Stored data entries
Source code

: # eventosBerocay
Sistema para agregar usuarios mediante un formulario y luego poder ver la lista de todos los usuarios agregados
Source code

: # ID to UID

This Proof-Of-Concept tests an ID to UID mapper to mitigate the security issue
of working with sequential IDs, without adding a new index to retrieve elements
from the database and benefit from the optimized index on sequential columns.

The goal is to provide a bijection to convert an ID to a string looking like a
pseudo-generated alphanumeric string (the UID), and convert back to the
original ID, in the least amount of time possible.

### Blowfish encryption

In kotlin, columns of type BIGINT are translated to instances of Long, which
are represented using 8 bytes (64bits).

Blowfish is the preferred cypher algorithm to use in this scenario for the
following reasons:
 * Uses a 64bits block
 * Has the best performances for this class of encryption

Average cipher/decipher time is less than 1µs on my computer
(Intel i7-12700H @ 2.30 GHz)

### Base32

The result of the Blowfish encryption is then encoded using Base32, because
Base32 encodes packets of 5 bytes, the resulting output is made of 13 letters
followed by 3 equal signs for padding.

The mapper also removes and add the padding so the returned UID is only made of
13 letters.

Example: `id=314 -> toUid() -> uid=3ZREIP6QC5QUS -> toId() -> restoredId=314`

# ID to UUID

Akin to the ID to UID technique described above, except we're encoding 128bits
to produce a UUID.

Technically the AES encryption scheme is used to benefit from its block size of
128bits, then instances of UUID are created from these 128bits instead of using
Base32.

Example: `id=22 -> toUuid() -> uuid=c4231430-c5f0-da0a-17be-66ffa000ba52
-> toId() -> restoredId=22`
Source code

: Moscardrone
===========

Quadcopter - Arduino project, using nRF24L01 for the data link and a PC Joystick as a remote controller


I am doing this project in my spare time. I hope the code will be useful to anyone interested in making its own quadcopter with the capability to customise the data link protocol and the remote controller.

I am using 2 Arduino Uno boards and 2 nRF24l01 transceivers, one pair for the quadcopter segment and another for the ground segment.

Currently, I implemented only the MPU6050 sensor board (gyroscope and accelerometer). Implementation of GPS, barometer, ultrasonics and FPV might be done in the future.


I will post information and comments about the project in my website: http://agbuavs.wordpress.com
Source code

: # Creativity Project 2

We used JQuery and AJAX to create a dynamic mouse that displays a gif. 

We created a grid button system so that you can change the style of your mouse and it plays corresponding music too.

==

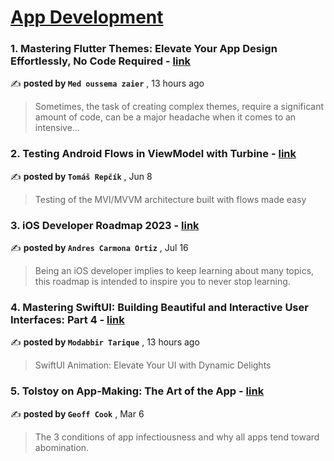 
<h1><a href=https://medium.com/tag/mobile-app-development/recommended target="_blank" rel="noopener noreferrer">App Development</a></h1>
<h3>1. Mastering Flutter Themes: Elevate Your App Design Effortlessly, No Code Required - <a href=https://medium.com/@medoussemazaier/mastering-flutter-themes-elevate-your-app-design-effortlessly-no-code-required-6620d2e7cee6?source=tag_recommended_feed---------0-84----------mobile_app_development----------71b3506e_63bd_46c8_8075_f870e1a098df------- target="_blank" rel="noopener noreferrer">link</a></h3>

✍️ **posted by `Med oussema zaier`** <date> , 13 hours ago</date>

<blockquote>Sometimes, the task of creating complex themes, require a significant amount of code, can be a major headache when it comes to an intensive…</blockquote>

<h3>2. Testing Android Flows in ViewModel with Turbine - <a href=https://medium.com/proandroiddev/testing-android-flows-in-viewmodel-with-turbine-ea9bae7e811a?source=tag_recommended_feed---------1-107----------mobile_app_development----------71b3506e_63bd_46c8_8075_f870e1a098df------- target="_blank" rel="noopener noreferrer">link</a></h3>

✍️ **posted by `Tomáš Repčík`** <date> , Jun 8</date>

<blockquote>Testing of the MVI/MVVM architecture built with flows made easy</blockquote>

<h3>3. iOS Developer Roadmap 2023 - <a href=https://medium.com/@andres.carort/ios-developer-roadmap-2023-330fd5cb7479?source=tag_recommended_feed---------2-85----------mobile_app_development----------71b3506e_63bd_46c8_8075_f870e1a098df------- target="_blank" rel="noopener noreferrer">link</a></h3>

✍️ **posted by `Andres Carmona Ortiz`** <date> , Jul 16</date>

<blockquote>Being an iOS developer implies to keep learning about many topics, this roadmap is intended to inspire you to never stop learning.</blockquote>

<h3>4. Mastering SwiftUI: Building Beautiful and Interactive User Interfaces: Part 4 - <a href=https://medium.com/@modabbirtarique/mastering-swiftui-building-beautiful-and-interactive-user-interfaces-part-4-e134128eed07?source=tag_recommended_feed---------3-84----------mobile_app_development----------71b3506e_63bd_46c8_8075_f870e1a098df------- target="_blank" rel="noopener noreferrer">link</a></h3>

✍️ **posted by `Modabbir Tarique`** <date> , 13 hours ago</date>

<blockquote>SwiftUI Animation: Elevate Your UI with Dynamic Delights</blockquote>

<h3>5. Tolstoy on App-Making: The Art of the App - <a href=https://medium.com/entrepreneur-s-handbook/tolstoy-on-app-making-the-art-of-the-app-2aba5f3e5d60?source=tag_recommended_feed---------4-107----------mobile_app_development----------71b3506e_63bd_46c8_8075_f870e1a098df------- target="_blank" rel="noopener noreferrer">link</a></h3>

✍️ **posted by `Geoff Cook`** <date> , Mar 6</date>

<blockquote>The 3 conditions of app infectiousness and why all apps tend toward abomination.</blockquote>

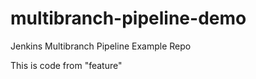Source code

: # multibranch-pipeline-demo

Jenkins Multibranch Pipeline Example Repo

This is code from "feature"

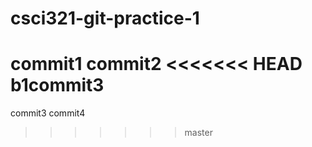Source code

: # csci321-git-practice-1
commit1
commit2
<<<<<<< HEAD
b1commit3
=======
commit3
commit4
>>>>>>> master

● **Goal of the exercise**: Reproduce the lines of the entries above word for word, starting at the line that contains "I am doing this" and ending at the line that contains "I am using 2".

● **Result**:
I am doing this project in my spare time. I hope the code will be useful to anyone interested in making its own quadcopter with the capability to customise the data link protocol and the remote controller.

I am using 2 Arduino Uno boards and 2 nRF24l01 transceivers, one pair for the quadcopter segment and another for the ground segment.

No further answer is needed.